The study, carried out by researchers in Barcelona, observed 942 Spanish adults for one year.
At regular two-week intervals, participants were asked to rate the frequency at which they used 10 different coping behaviours, and their levels of anxiety and depression.
Following a balanced diet, not reading news about Covid-19 updates too often, physical exercise, staying outdoors and drinking water were associated with coping better.
Some behaviours which had been perceived as beneficial, such as talking with relatives and friends or taking up a hobby, had a smaller influence on people’s mental health.
Dr Joaquim Radua, a lead researcher of the study, said the results were “a little surprising”.
“Like many people, we had assumed that personal contact would play a bigger part in avoiding anxiety and depression during stressful times,” Radua said.
“On the basis of these results, we recommend that everybody follows a healthy/balanced diet, avoids watching stressful news too often, spends more time outdoors, does relaxing activities, and does physical exercise.”

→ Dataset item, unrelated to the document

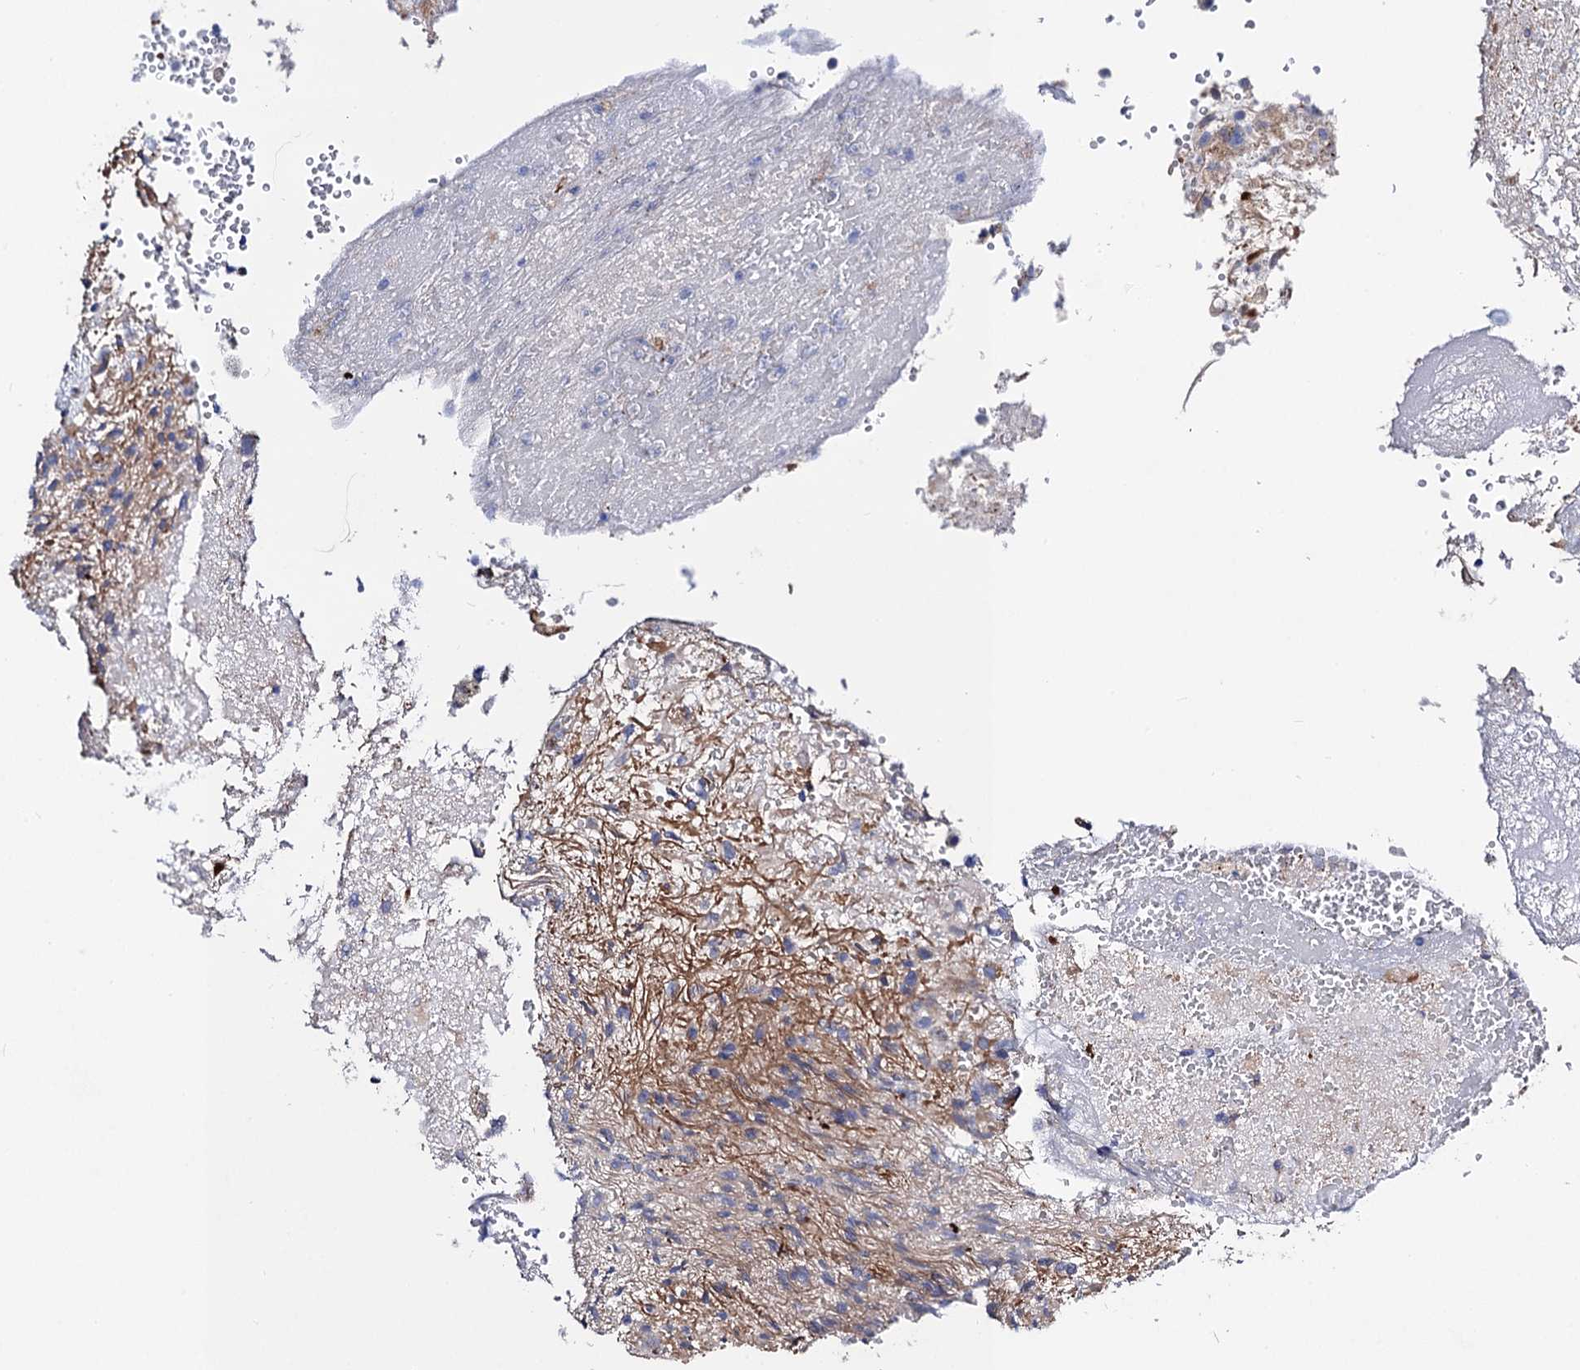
{"staining": {"intensity": "negative", "quantity": "none", "location": "none"}, "tissue": "glioma", "cell_type": "Tumor cells", "image_type": "cancer", "snomed": [{"axis": "morphology", "description": "Glioma, malignant, High grade"}, {"axis": "topography", "description": "Brain"}], "caption": "A high-resolution photomicrograph shows IHC staining of glioma, which exhibits no significant staining in tumor cells.", "gene": "FREM3", "patient": {"sex": "male", "age": 56}}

Radua said that while the study focused on the mental health of people during Covid-19, further research could explore whether these factors could be applied to other stressful circumstances.
“These simple behaviours may prevent anxiety and depression, and prevention is better than cure,” Radua said.
Professor Catherine Harmer, from the department of psychiatry at the University of Oxford, who was not involved in the study, said the study provides “important insights” but further tests are needed.
“Future work is needed to test whether these associations are causal – is it these behaviours which cause improvements in mood or could it be the other way around – as we feel better we start to engage more positively with our environment?”
A report published by the Queensland Centre for Mental Health Research in October 2021 found that the prevalence of depression and anxiety across the world increased by more than a quarter during the first year of the pandemic.
Scientists concluded that there were an aditional 53 millino cases of major depressive dirsoders, and 76 million cases of anxiety.